Janine, Dimitri, and Rose plan a counterattack, and reluctantly enlist the help of other Dhamphir novices and, surprisingly, several Moroi teachers to harness their power as a weapon. When the army reaches the caves the Strigoi are hiding in, Rose is forced to stay outside while Janine and Dimitri lead the attack inside. Once all the hostages are out, Rose goes into the caves to assist the retreat. Just as she thinks everyone she loves is safe, Dimitri is attacked and left behind as Janine forces Rose out of the caves.

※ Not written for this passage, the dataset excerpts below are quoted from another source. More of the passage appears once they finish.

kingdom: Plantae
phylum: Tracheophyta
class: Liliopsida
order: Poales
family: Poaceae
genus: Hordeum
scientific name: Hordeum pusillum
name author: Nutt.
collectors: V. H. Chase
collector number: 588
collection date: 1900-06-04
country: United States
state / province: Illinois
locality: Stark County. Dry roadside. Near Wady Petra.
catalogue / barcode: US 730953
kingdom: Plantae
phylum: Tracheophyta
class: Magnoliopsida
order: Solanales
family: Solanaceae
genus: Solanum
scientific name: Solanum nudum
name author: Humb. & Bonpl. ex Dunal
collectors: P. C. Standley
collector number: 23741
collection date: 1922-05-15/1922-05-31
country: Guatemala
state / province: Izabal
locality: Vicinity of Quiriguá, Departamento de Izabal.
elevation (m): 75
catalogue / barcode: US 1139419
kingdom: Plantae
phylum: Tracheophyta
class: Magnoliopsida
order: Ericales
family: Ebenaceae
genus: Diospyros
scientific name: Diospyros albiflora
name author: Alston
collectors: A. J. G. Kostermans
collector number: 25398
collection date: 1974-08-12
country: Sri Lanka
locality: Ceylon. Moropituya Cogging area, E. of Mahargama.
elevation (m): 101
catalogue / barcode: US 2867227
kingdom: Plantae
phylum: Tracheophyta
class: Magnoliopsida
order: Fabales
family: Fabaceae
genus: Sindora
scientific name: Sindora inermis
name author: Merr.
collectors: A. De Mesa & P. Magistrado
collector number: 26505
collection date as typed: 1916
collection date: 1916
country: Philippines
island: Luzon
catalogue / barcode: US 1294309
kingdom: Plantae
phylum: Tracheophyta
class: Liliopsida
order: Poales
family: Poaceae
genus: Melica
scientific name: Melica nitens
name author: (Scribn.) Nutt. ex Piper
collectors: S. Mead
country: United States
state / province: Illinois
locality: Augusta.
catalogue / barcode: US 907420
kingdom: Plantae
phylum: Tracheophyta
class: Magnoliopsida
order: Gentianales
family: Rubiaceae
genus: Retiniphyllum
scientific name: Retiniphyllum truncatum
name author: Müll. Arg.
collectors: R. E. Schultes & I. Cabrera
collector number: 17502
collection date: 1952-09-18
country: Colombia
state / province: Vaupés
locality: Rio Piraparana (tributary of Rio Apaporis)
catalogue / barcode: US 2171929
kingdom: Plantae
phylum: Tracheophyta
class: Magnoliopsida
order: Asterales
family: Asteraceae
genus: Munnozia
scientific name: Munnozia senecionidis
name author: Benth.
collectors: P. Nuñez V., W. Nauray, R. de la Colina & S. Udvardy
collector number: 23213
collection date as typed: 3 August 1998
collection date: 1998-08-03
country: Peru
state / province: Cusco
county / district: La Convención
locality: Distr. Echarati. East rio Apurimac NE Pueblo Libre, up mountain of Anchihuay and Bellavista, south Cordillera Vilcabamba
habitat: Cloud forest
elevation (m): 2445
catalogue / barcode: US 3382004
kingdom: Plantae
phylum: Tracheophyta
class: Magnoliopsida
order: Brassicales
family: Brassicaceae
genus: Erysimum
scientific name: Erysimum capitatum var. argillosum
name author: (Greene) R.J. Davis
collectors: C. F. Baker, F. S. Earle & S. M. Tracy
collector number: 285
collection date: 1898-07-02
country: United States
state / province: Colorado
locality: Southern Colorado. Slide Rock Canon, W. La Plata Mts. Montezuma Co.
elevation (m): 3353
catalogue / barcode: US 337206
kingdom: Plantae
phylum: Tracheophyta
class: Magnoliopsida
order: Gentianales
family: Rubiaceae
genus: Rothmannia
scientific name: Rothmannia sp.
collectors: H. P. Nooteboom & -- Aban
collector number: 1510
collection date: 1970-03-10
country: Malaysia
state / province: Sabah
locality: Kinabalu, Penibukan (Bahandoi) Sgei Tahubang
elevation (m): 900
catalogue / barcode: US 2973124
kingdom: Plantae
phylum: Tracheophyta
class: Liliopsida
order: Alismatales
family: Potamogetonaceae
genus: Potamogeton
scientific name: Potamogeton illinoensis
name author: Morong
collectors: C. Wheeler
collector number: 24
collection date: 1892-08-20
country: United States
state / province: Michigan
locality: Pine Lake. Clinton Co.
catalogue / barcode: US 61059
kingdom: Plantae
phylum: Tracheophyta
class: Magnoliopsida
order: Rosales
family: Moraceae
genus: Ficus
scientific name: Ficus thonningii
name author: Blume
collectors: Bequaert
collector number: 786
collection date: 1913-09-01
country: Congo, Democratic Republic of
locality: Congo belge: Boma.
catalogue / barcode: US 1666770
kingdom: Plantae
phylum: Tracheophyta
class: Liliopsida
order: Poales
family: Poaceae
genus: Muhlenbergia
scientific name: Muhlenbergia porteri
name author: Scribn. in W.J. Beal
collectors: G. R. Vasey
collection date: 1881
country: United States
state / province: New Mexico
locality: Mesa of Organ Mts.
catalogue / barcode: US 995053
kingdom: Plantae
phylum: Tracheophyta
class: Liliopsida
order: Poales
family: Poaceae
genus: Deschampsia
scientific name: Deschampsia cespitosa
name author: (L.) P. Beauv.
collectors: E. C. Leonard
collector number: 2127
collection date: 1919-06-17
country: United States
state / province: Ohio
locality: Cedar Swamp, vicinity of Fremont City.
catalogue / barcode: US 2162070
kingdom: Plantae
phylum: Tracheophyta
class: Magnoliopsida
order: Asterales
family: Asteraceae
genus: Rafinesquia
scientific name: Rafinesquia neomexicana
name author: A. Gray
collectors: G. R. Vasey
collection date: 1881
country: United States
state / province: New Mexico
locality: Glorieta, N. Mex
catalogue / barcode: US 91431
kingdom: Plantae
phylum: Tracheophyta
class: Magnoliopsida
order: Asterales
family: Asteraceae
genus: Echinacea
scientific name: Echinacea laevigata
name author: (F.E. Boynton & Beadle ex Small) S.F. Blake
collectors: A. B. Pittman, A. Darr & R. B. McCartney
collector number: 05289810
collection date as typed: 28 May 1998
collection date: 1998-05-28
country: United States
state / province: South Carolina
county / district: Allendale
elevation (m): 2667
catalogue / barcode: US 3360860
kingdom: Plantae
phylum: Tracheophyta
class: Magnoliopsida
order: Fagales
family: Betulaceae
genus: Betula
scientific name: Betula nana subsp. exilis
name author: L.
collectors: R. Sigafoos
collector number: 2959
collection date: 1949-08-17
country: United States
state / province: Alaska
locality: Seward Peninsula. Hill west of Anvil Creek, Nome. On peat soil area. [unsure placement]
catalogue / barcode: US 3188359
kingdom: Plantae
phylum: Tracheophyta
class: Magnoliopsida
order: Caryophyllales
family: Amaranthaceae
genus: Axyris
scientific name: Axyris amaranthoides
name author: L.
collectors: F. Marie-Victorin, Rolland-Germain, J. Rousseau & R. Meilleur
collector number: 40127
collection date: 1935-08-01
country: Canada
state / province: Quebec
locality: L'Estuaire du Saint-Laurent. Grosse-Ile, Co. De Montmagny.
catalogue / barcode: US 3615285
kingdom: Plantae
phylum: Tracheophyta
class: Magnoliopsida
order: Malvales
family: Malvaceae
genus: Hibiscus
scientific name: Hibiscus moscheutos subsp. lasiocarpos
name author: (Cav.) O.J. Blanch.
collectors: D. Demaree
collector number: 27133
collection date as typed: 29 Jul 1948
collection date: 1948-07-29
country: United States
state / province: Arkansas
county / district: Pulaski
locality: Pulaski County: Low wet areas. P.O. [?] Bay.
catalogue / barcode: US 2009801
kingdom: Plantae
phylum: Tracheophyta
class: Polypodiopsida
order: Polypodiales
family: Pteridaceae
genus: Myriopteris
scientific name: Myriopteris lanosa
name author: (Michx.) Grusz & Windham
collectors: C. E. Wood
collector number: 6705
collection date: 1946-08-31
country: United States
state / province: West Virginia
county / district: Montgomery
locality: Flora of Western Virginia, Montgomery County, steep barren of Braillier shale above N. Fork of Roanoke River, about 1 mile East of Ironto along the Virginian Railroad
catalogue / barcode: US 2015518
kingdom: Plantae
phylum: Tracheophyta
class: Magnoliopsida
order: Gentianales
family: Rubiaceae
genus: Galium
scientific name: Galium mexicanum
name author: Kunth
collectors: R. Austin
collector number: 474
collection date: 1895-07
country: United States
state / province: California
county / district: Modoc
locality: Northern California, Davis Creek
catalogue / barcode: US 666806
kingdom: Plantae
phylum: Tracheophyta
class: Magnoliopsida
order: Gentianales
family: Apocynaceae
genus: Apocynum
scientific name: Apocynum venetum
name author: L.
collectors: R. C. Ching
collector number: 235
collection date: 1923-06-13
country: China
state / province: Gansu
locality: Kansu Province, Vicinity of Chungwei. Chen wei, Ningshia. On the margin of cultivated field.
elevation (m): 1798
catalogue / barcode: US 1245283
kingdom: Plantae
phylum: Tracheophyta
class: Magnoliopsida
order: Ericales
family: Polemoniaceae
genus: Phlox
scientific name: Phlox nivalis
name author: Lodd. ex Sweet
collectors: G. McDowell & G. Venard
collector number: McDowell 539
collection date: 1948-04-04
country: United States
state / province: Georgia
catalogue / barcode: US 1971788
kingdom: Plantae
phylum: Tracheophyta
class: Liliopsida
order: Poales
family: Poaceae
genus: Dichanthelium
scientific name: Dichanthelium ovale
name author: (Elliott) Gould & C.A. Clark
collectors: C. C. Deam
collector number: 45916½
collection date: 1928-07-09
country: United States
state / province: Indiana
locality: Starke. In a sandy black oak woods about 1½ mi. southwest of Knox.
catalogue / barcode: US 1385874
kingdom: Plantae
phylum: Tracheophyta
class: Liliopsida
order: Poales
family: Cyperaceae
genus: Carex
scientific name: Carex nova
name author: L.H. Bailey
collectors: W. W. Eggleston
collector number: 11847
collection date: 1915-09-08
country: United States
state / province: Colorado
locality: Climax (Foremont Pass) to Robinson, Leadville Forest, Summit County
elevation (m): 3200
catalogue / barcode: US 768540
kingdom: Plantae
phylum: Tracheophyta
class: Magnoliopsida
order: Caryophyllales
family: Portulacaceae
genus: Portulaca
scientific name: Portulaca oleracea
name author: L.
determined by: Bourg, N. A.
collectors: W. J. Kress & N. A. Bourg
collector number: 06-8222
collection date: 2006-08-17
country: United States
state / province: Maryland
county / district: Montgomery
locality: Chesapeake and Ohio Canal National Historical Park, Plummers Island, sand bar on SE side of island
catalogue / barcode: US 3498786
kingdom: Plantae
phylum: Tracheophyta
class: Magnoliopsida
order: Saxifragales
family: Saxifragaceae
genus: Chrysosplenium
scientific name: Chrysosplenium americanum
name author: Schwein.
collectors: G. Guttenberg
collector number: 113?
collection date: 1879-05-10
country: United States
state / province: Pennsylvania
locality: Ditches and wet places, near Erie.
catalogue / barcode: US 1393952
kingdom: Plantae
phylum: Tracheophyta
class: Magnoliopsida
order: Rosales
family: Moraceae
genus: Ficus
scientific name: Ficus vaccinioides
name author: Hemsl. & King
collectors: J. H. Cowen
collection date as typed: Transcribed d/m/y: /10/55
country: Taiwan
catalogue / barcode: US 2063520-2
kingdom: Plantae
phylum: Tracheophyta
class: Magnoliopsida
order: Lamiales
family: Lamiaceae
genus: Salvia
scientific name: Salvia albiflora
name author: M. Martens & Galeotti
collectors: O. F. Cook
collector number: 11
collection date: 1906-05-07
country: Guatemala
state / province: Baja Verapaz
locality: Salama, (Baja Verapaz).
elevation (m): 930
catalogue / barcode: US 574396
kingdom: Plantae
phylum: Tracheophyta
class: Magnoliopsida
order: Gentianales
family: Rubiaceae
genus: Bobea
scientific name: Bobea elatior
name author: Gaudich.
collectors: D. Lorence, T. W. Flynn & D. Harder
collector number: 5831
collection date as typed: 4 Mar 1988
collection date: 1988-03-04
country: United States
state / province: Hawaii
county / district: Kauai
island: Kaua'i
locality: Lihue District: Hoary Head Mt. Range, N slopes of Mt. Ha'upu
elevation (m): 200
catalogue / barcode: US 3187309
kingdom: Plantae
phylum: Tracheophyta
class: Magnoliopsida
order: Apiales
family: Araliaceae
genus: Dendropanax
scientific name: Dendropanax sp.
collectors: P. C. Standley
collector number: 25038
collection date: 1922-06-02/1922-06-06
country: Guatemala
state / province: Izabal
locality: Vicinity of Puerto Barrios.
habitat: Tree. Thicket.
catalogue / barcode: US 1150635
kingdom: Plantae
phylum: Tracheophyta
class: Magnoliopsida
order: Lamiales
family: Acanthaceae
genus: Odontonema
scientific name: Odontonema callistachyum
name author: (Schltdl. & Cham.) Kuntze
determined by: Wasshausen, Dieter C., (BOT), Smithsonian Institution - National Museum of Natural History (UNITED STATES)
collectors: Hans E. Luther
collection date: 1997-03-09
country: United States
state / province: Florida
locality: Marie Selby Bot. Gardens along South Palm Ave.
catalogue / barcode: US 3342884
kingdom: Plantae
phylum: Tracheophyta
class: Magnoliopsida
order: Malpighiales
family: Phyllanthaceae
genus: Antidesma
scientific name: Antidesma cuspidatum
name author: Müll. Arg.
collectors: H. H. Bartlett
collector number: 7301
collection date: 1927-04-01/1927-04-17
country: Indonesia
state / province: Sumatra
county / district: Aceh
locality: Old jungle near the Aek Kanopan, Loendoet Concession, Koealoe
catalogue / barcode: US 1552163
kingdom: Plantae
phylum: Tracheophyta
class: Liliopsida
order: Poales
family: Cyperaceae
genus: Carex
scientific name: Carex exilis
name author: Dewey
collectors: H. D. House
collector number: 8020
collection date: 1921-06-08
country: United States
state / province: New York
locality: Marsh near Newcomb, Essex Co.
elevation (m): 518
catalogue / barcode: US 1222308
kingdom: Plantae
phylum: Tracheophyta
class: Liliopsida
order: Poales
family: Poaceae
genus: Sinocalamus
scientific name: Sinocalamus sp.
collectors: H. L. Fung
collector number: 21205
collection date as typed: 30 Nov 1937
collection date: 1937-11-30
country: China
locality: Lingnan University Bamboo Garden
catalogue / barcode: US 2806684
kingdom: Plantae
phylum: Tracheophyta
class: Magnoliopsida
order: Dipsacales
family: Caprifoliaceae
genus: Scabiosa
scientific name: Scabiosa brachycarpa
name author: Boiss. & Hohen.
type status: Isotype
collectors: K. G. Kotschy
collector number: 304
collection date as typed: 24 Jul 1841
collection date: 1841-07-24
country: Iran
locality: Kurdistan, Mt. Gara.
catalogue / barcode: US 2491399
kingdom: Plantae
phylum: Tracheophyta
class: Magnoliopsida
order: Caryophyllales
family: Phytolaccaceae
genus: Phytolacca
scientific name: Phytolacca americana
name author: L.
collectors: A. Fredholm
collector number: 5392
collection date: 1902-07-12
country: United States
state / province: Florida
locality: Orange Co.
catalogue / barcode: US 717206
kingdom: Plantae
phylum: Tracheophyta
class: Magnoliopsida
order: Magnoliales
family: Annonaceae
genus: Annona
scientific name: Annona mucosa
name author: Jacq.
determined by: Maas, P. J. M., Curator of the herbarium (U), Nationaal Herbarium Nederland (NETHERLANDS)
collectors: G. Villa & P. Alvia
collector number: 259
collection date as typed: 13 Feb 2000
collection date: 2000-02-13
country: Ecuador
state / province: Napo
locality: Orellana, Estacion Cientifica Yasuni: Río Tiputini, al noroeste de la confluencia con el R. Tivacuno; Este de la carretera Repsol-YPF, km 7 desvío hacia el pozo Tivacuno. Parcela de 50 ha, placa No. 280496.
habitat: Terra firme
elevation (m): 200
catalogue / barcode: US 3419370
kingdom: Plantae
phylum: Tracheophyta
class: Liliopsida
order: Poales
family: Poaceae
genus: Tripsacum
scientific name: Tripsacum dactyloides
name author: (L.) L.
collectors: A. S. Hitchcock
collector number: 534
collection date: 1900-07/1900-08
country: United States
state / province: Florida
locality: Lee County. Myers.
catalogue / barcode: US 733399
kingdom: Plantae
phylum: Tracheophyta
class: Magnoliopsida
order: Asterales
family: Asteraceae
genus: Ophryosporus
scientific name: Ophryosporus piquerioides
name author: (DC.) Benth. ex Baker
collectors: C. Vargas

Rose later finds out that Dimitri's body wasn't found. Another team of guardians returns to the caves the next day, confirming that Dimitri was not killed, but was made Strigoi. Rose realizes that the fortune teller's prediction came true: "you will lose what you value most so treasure it while you can" – not herself, as Rose believed, but his soul. Rose decides to leave the academy to go after Dimitri and kill him. After she files the necessary papers, Lissa meets her just before she leaves and reveals that she figured out Rose was in love with Dimitri. Lissa begs Rose to stay, even tries to use compulsion on her, but Rose snaps and tells Lissa that all her life she's been told that Lissa comes first. Rose says that she needs to do something for herself for once. Rose asks Adrian for money, which he willingly gives to her, and asks her if she will come back. Rose says she will eventually, and tells Adrian that she will give him a chance – go out with him – when she comes back. As she leaves the academy, Rose says good bye to Mason, then heads off to Siberia, where she believes Dimitri would go first; back to his hometown.

==Sequel==
Shadow Kisss sequel Blood Promise was released on August 25, 2009.